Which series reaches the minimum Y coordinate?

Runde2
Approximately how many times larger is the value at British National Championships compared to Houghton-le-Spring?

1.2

++++

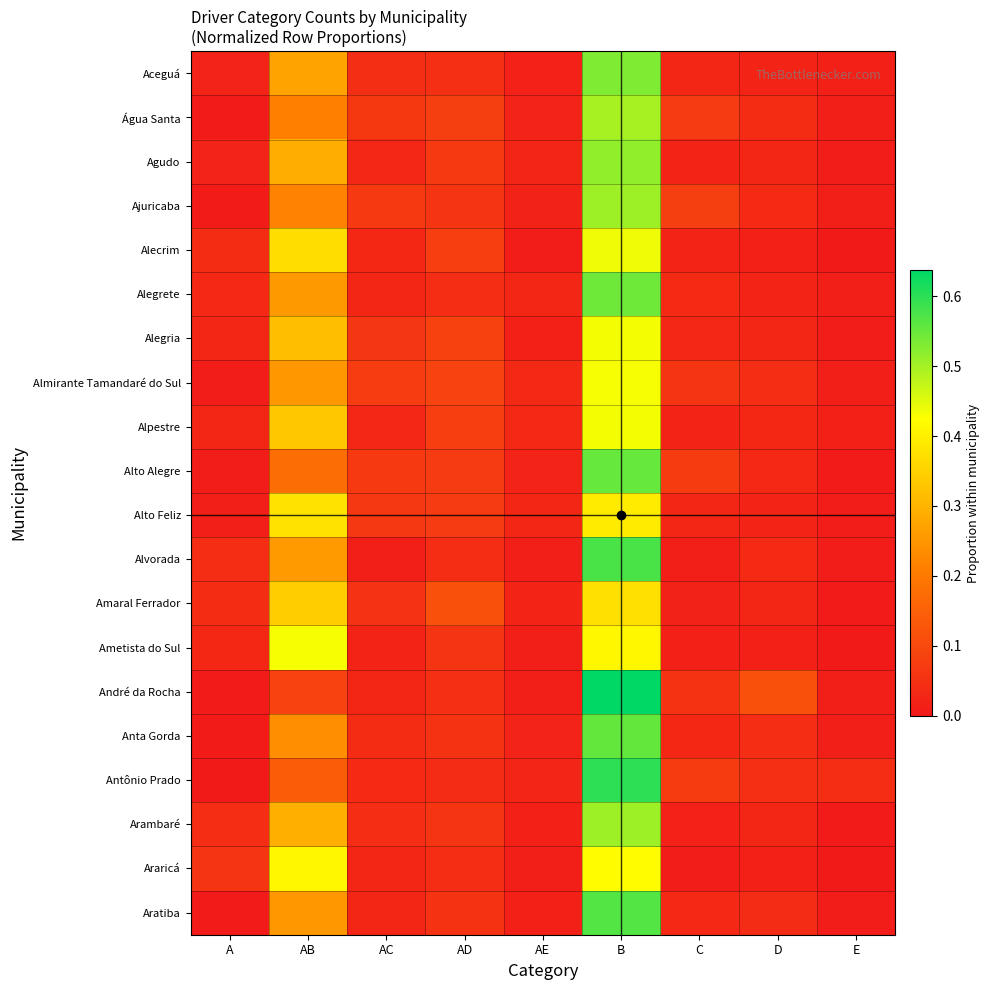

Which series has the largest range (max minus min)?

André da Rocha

++++

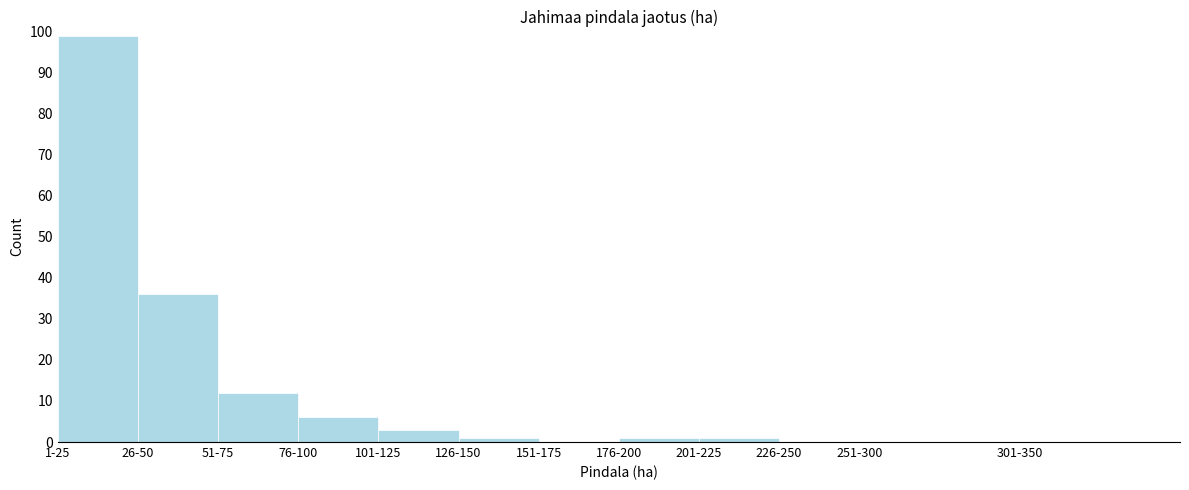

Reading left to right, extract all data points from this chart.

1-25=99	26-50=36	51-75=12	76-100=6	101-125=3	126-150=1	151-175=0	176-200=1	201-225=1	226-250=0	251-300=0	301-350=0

++++

▶ **Instructions to follow**:
Transcribe the items starting at the line containing "Which series reaches" and ending at the line containing "Approximately how many", reproducing each line exactly.

▶ **Answer section**:
Which series reaches the minimum Y coordinate?

Runde2
Approximately how many times larger is the value at British National Championships compared to Houghton-le-Spring?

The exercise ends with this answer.